At this point the game was up. The army had now been left behind in Holland and the only way home for the Spaniards was to sail around the northern tip of Scotland and then south, down the west coast of Ireland. But their rudimentary maps didn't show the great peninsulas which thrust out from Ireland's west coast into the Atlantic. With no knowledge of longitude and driven onto this jagged coastline by westerly autumn gales, they found themselves caught on lee shores from which there was no escape. In the end only 67 ships and around 10,000 exhausted men made it back to Spain.

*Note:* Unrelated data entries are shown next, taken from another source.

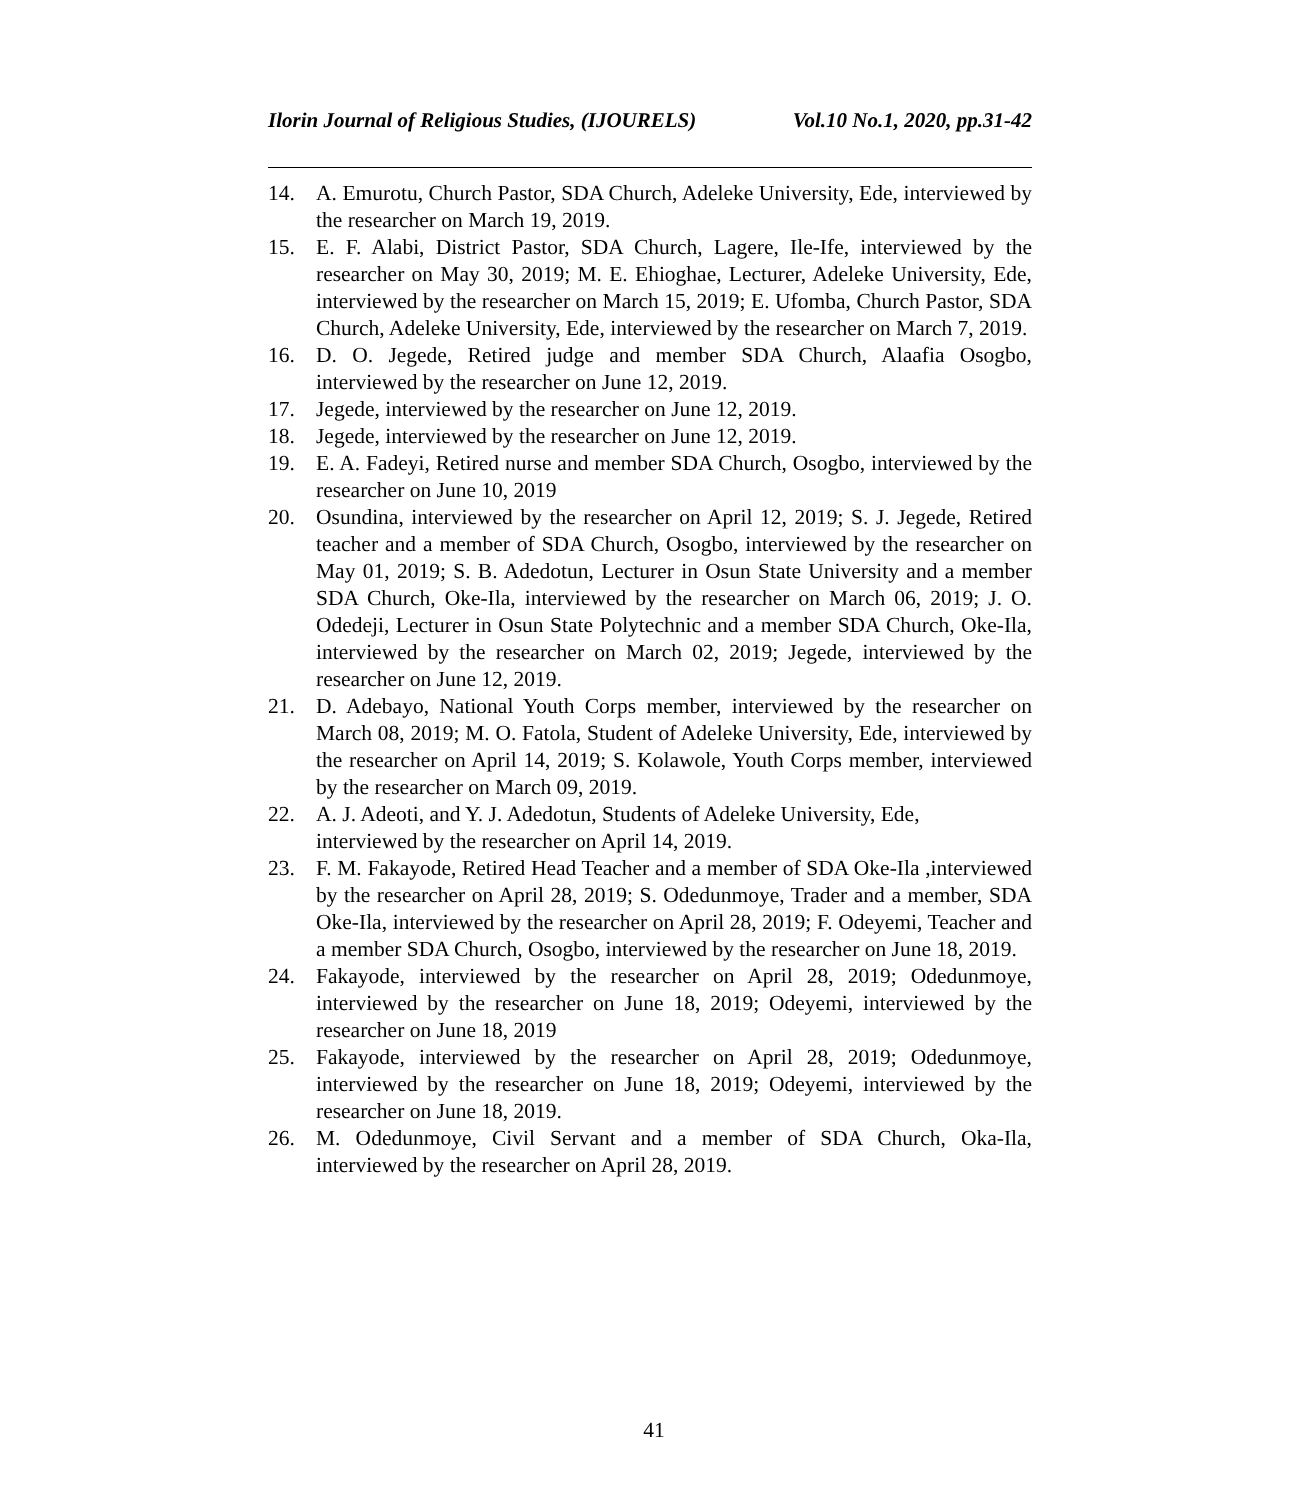Ilorin Journal of Religious Studies, (IJOURELS) Vol.10 No.1, 2020, pp.31-42
14. A. Emurotu, Church Pastor, SDA Church, Adeleke University, Ede, interviewed by the researcher on March 19, 2019.
15. E. F. Alabi, District Pastor, SDA Church, Lagere, Ile-Ife, interviewed by the researcher on May 30, 2019; M. E. Ehioghae, Lecturer, Adeleke University, Ede, interviewed by the researcher on March 15, 2019; E. Ufomba, Church Pastor, SDA Church, Adeleke University, Ede, interviewed by the researcher on March 7, 2019.
16. D. O. Jegede, Retired judge and member SDA Church, Alaafia Osogbo, interviewed by the researcher on June 12, 2019.
17. Jegede, interviewed by the researcher on June 12, 2019.
18. Jegede, interviewed by the researcher on June 12, 2019.
19. E. A. Fadeyi, Retired nurse and member SDA Church, Osogbo, interviewed by the researcher on June 10, 2019
20. Osundina, interviewed by the researcher on April 12, 2019; S. J. Jegede, Retired teacher and a member of SDA Church, Osogbo, interviewed by the researcher on May 01, 2019; S. B. Adedotun, Lecturer in Osun State University and a member SDA Church, Oke-Ila, interviewed by the researcher on March 06, 2019; J. O. Odedeji, Lecturer in Osun State Polytechnic and a member SDA Church, Oke-Ila, interviewed by the researcher on March 02, 2019; Jegede, interviewed by the researcher on June 12, 2019.
21. D. Adebayo, National Youth Corps member, interviewed by the researcher on March 08, 2019; M. O. Fatola, Student of Adeleke University, Ede, interviewed by the researcher on April 14, 2019; S. Kolawole, Youth Corps member, interviewed by the researcher on March 09, 2019.
22. A. J. Adeoti, and Y. J. Adedotun, Students of Adeleke University, Ede,
interviewed by the researcher on April 14, 2019.
23. F. M. Fakayode, Retired Head Teacher and a member of SDA Oke-Ila ,interviewed by the researcher on April 28, 2019; S. Odedunmoye, Trader and a member, SDA Oke-Ila, interviewed by the researcher on April 28, 2019; F. Odeyemi, Teacher and a member SDA Church, Osogbo, interviewed by the researcher on June 18, 2019.
24. Fakayode, interviewed by the researcher on April 28, 2019; Odedunmoye, interviewed by the researcher on June 18, 2019; Odeyemi, interviewed by the researcher on June 18, 2019
25. Fakayode, interviewed by the researcher on April 28, 2019; Odedunmoye, interviewed by the researcher on June 18, 2019; Odeyemi, interviewed by the researcher on June 18, 2019.
26. M. Odedunmoye, Civil Servant and a member of SDA Church, Oka-Ila, interviewed by the researcher on April 28, 2019.
41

The weather which supposedly defeated the Armada - Queen Elizabeth called it "God's wind" - was in fact nothing more than the prevailing south-westerly, which blew the square-riggers of the Armada relentlessly up the English Channel and out into the North Sea. But as God's representative on earth, it suited Elizabeth to claim divine intervention as proof of her right to power.
The engagement at the entrance to the Solent was the crux of the Armada story. Far from being a major sea battle, like Trafalgar centuries later, it appears at first sight to have been little more than a series of skirmishes, with little damage suffered by either side. But by using computers to study the tidal conditions of that day, historians have shown that the English seamen knew exactly what they were doing. Their intimate knowledge of tidal streams around the Solent helped them to deny the Armada a safe anchorage in which it could wait for the Spanish army to be ready.
The English knowledge of their tides and their consequent tactics that day were the pivotal factors in the defeat of the Armada.